__What you have to do__.
All records are to be printed exactly as they appear.

-- Provided information follows --

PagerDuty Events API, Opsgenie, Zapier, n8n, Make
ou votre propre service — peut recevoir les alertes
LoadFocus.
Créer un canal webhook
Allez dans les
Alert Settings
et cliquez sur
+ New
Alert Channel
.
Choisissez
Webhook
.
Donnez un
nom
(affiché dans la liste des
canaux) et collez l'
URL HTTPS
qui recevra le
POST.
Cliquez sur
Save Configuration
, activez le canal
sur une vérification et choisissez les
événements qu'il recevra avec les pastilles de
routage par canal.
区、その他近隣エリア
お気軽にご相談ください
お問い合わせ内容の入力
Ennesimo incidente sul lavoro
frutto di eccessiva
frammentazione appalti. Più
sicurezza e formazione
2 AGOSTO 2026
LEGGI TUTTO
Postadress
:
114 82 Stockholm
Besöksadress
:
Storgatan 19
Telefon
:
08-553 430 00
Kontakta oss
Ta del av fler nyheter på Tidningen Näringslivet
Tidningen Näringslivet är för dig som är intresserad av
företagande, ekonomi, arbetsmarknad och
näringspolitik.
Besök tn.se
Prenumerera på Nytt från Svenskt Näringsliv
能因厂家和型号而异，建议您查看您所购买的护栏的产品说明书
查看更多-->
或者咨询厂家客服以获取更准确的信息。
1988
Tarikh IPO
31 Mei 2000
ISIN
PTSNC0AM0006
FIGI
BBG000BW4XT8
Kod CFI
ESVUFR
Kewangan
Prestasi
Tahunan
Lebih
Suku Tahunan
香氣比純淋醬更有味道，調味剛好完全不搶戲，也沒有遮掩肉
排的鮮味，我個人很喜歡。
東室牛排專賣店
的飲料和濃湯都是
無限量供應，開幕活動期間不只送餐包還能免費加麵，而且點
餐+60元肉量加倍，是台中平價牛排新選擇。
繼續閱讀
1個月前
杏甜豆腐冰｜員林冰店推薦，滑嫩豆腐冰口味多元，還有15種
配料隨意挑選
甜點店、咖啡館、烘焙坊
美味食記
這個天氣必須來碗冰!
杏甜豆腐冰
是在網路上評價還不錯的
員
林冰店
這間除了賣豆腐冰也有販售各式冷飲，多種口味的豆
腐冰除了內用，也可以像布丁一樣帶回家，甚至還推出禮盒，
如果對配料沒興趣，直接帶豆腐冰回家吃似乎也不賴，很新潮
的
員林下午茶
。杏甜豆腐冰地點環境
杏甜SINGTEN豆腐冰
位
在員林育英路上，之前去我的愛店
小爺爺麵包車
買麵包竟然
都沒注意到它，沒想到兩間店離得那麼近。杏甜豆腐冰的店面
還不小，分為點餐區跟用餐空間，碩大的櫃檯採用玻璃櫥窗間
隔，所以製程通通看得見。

-- Provided information concluded --

__Problem solution__.
PagerDuty Events API, Opsgenie, Zapier, n8n, Make
ou votre propre service — peut recevoir les alertes
LoadFocus.
Créer un canal webhook
Allez dans les
Alert Settings
et cliquez sur
+ New
Alert Channel
.
Choisissez
Webhook
.
Donnez un
nom
(affiché dans la liste des
canaux) et collez l'
URL HTTPS
qui recevra le
POST.
Cliquez sur
Save Configuration
, activez le canal
sur une vérification et choisissez les
événements qu'il recevra avec les pastilles de
routage par canal.
区、その他近隣エリア
お気軽にご相談ください
お問い合わせ内容の入力
Ennesimo incidente sul lavoro
frutto di eccessiva
frammentazione appalti. Più
sicurezza e formazione
2 AGOSTO 2026
LEGGI TUTTO
Postadress
:
114 82 Stockholm
Besöksadress
:
Storgatan 19
Telefon
:
08-553 430 00
Kontakta oss
Ta del av fler nyheter på Tidningen Näringslivet
Tidningen Näringslivet är för dig som är intresserad av
företagande, ekonomi, arbetsmarknad och
näringspolitik.
Besök tn.se
Prenumerera på Nytt från Svenskt Näringsliv
能因厂家和型号而异，建议您查看您所购买的护栏的产品说明书
查看更多-->
或者咨询厂家客服以获取更准确的信息。
1988
Tarikh IPO
31 Mei 2000
ISIN
PTSNC0AM0006
FIGI
BBG000BW4XT8
Kod CFI
ESVUFR
Kewangan
Prestasi
Tahunan
Lebih
Suku Tahunan
香氣比純淋醬更有味道，調味剛好完全不搶戲，也沒有遮掩肉
排的鮮味，我個人很喜歡。
東室牛排專賣店
的飲料和濃湯都是
無限量供應，開幕活動期間不只送餐包還能免費加麵，而且點
餐+60元肉量加倍，是台中平價牛排新選擇。
繼續閱讀
1個月前
杏甜豆腐冰｜員林冰店推薦，滑嫩豆腐冰口味多元，還有15種
配料隨意挑選
甜點店、咖啡館、烘焙坊
美味食記
這個天氣必須來碗冰!
杏甜豆腐冰
是在網路上評價還不錯的
員
林冰店
這間除了賣豆腐冰也有販售各式冷飲，多種口味的豆
腐冰除了內用，也可以像布丁一樣帶回家，甚至還推出禮盒，
如果對配料沒興趣，直接帶豆腐冰回家吃似乎也不賴，很新潮
的
員林下午茶
。杏甜豆腐冰地點環境
杏甜SINGTEN豆腐冰
位
在員林育英路上，之前去我的愛店
小爺爺麵包車
買麵包竟然
都沒注意到它，沒想到兩間店離得那麼近。杏甜豆腐冰的店面
還不小，分為點餐區跟用餐空間，碩大的櫃檯採用玻璃櫥窗間
隔，所以製程通通看得見。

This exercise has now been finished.